- Task a: Rewrite the listing lines, starting with the line containing "Февраль 2024" and going on through the line containing "Февраль 2022". Replace "Март" with "March" and leave everything else unchanged.

- Given passage:
How many OS migrations should (can) I do in a day? Part 2

Jumping in right where we left off from part one:

Why 2%: Increase Speed by… 

The failure rate and the field tech parameters are related in a triple constraint type of way.  As a result, there are 2 schools of thought potentially to increase velocity:
Option 1 
If we can drive down the failure rate and keep the field techs as it is, we can drive up the MPD
Option 2
If we have more field techs we can handle more failures, thus allowing the MPD to increase
Obviously, the first option is more advantageous since more field techs ultimately carry more project cost.  There is a larger increase in MPD if the failure rates are decreased vs employing more field techs.

Why 2%: Real numbers, 30k environment

Getting back to 2%, let’s go through a thought exercise and see what this would look like.  Let’s say we are in charge of a 30k seat org. From a technology standpoint as mentioned, the number of deployments per day is, in theory, infinite, and we should be able to do all your migrations all at once. For our 30k estate, in theory, we can do them all in 1 day, our MPD is 100%.  This is our starting point.

Why 2%: Real numbers, 30k environment

 
Let’s dive deeper using some more realistic figures.
From customers present and historically, we are hearing for migrations about a 3 – 7% failure rates for deployments as a whole.  This number will be higher during the early days of the migration as we showed them from deployment profile, but in the mid 90% success is good.
I’m going to use 5% failure rate as a round number, 95% success rate.  If we use 5%, therefore in a 30k seat org could have 1500 machines that will fail the automatic migration, meaning they will need to be serviced by a field tech via heavy touch.  This is a lot of machines at first glance.  The goal is to find ways we can drive this failure rate % as low as possible.  And as the migration progresses and we get better and better, this failure % is going to go down and the MPD will go up naturally.
Another data point is the amount of time it takes to fix a machine.  Per a related Gartner report, a manual rebuild of a machine can take anywhere up to 5 hours depending on the complexity of the machine and the environment.  This may seem like a lot but think about the process as a ticket comes in, the tech gets assigned and goes to the office, once at the office he/she has to find the desk of the user, assesses the situation, tries to salvage user data, copies that to the thumb drive, bare metals the machine, install the OS, joins the domain, encrypts the data, re-applies the user profile, re-installs the apps, sets up outlook, etc.  It’s a lot.

- Task b: Carry on the passage about OS migrations per day from the point where it stops.

(Extracted page text data)
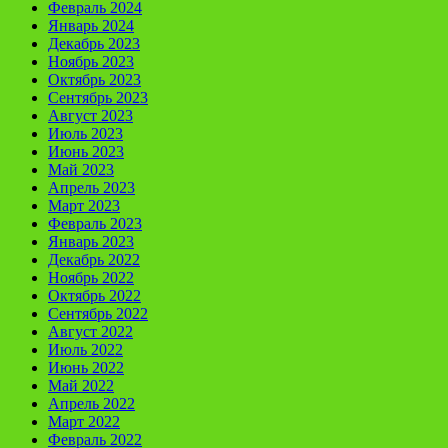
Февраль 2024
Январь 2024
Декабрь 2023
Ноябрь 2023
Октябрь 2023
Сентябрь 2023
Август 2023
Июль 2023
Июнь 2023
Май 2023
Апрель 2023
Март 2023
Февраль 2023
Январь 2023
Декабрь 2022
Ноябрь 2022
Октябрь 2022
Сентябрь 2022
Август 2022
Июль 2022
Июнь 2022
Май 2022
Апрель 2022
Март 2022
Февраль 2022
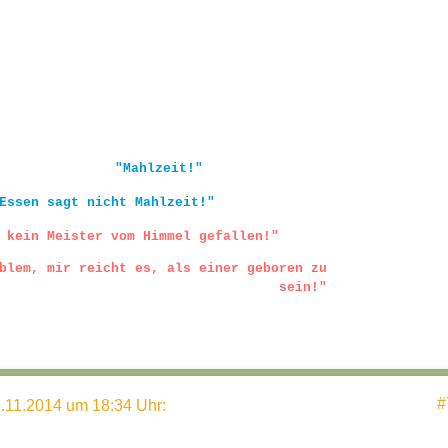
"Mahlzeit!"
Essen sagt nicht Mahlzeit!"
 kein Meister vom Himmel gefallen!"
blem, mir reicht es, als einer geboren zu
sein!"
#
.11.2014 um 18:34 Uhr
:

--

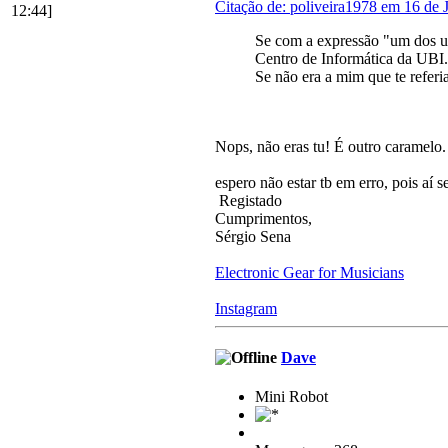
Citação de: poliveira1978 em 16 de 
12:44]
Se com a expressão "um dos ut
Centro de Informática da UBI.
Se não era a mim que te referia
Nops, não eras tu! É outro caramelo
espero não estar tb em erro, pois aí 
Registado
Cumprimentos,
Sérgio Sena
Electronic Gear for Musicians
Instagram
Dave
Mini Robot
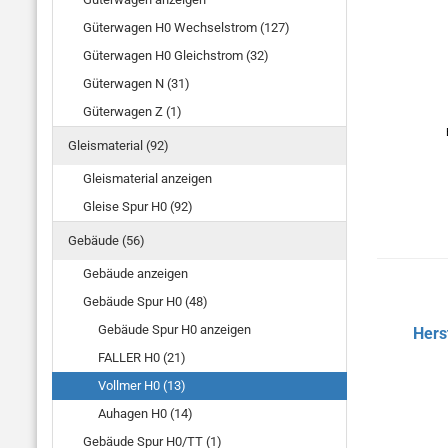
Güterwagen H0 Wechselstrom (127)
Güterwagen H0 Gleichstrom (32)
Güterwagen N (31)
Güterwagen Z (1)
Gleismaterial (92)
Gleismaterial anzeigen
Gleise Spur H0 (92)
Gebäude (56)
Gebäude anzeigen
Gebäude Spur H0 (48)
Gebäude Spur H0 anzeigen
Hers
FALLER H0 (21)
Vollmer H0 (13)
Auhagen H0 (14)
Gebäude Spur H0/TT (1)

- Task output a:
Февраль 2024
Январь 2024
Декабрь 2023
Ноябрь 2023
Октябрь 2023
Сентябрь 2023
Август 2023
Июль 2023
Июнь 2023
Май 2023
Апрель 2023
March 2023
Февраль 2023
Январь 2023
Декабрь 2022
Ноябрь 2022
Октябрь 2022
Сентябрь 2022
Август 2022
Июль 2022
Июнь 2022
Май 2022
Апрель 2022
March 2022
Февраль 2022

- Task output b:
Therefore let’s say a field tech can service 3 machines a day via heavy touch, which means we have to schedule migrations such that the field tech can keep up with the migration velocity.   3 machines serviced is 5% of 60 machines per day, immediately the number of machines per day goes from 30k in one day to 60 machines per day.  Which puts us somewhere around .3% MPD.

Why 2%: Real numbers, 30k environment

What is a way we can increase the MPD?  As lowly non-tech project managers, I don’t understand TSs and I don’t understand computers; but I do understand scheduling meetings and I understand resources allocation, so one thing PMs can do is throw more resources at this. How many field techs are included as part of an organization?  For a 30k seat, national organization let’s say there are 10 field techs to cover the W10 project.  10 field techs still doing 4 hours to fix a machine doing 3 per day per tech, can cover collectively 30 broken machines per day, which is 5% of 600 machines.  Now the MPD is 2% of the estate.

Velocity Cheat Sheet (30k seats)

In our though exercise we used numbers to make it work, but managers can modify these figures based on the org to see what might work best.  For example, 15 field techs can cover 45 broken machines per day, which is 5% of 900 machines, which is now the limit per day of 3% of the estate . As mentioned what is better, driving down the failure rate can make a much bigger impact on MPD.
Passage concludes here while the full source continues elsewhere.